There was a box of frozen shrimp in the refrigerator. I put on the fire and while it cooked up I put through a call. It took two more to locate Ray Diker and his voice sounded as sharp and pinched as his face. He said, "Glad you called, Mike. I was going to buzz you."
"Got something?"
"Maybe. I followed up on Kawolsky. The office he worked for pulled out the records and I got the details. He was hired to cover the Torn kid. She complained that someone was following her and she was a pretty scared baby. She paid the fee in cash and they put Lee on permanent duty. He picked her up in the morning and took her home at night."
"You told me that already, Ray."
"I know, but here's the good part. Lee Kawolsky quit reporting to the office in person after a week of it. He started checking in by phone. The office got ideas about it and put another man outside the apartment and found out Lee was pulling a voluntary twenty-four-hour duty. He was staying with the dame all the time."
"The office complain?"
"What for? It was his business and if she wanted it that way why sound off on it. Her checks still rolled in." "Did they leave it that way?"

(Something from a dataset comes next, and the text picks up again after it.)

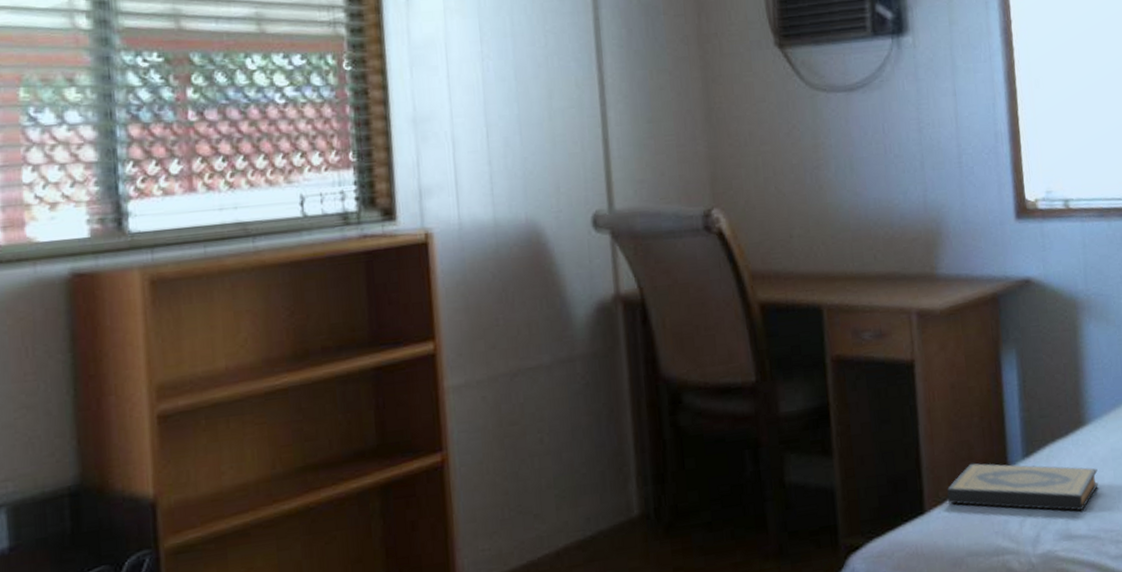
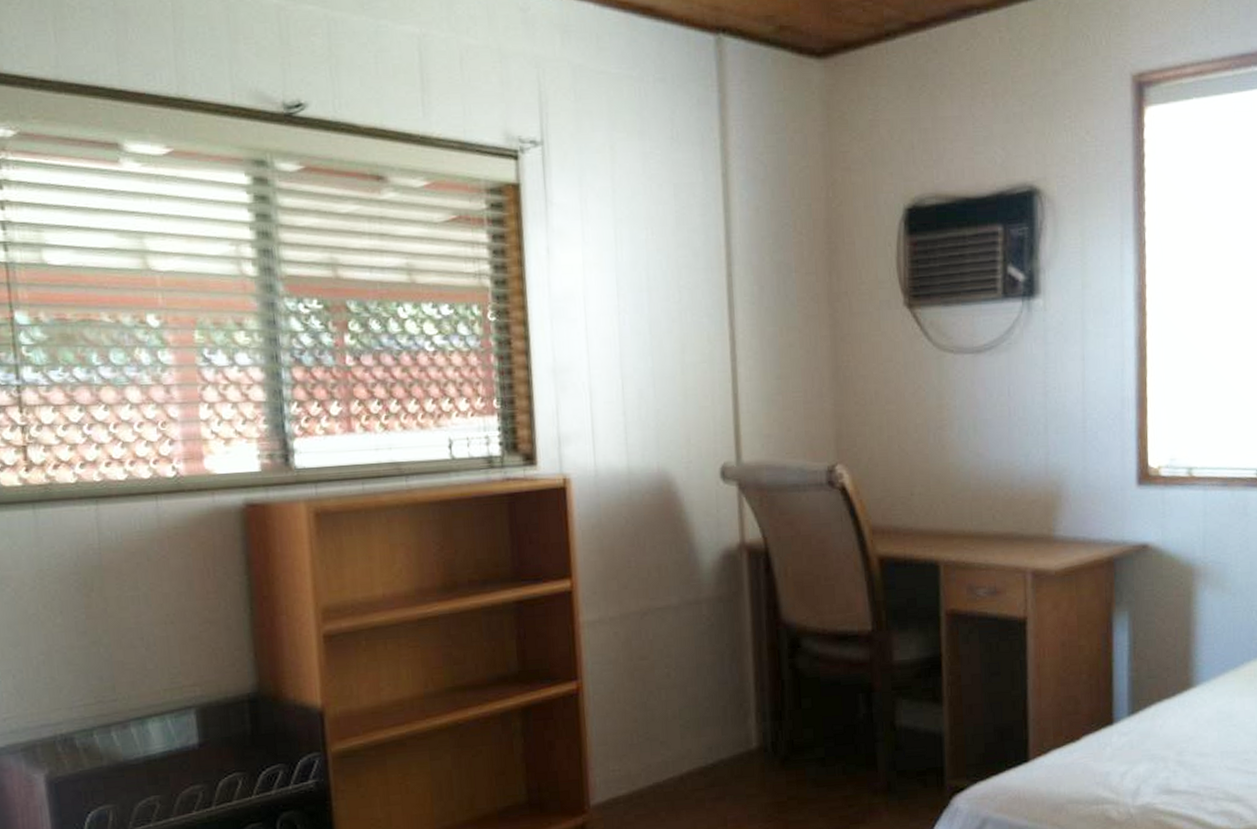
hardback book: present [947,463,1099,511] -> none [1052,717,1202,768]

"There wasn't much they could do. The report the other investigator sent in said Lee was doing a fairly serious job of bodyguarding. He had already got into a couple of scrapes over her and she seemed to like it."
It was another thread being woven into place. The rope was getting longer and stronger.
Ray said, "You still there?"
"I'm still here."
"What did you call me for then?"
"The driver of the truck who killed Lee. Got that too?"
"Sure. Harvey Wallace. He lives upstairs over Pascale's saloon on Canal Street. You know where the place is."
"I know," I said.
"Might have something here on Nick Raymond."
"What?"
"He retailed imported tobacco through a concern in Italy. He had his name changed from Raymondo to Raymond before the war. Made a few trips back and forth every year. One of his old customers I ran down said he didn't look like much, but he spent the winters in Miami and dropped a wad of cabbage at the tables there. He was quite a ladies' man too."
"Okay, Ray. Thanks a lot."
"Got a story yet?"
"Not yet. I'll tell you when."
I hung up and turned the shrimp over in the pan. When they were done I ate, finished my coffee and got dressed.
Just as I was going out, the front-door buzzer went off and when I opened it the super was standing there with his face twisted up into one big worry and he said, "You better come downstairs, Mr. Hammer."
Whatever it was he didn't want to speak about in the hall and I didn't ask him. I followed him down, got into his apartment and he motioned with his thumb and said, "In there."
She was sitting on the couch with the super's wife wiping the tears away from her face, filthy dirty and her clothes torn and dust streaked.
I said, "Lily!" and she looked up. Here eyes were red things that stared back at me like a rabbit cornered in its hole.
"You know her, Mr. Hammer?"
"Hell yes, I know her." I sat on the couch beside her and felt her hair. It was greasy with dirt, its luster completely gone. "What happened, kid?"
The eyes filled with tears again and her breath came in short, jerky sobs.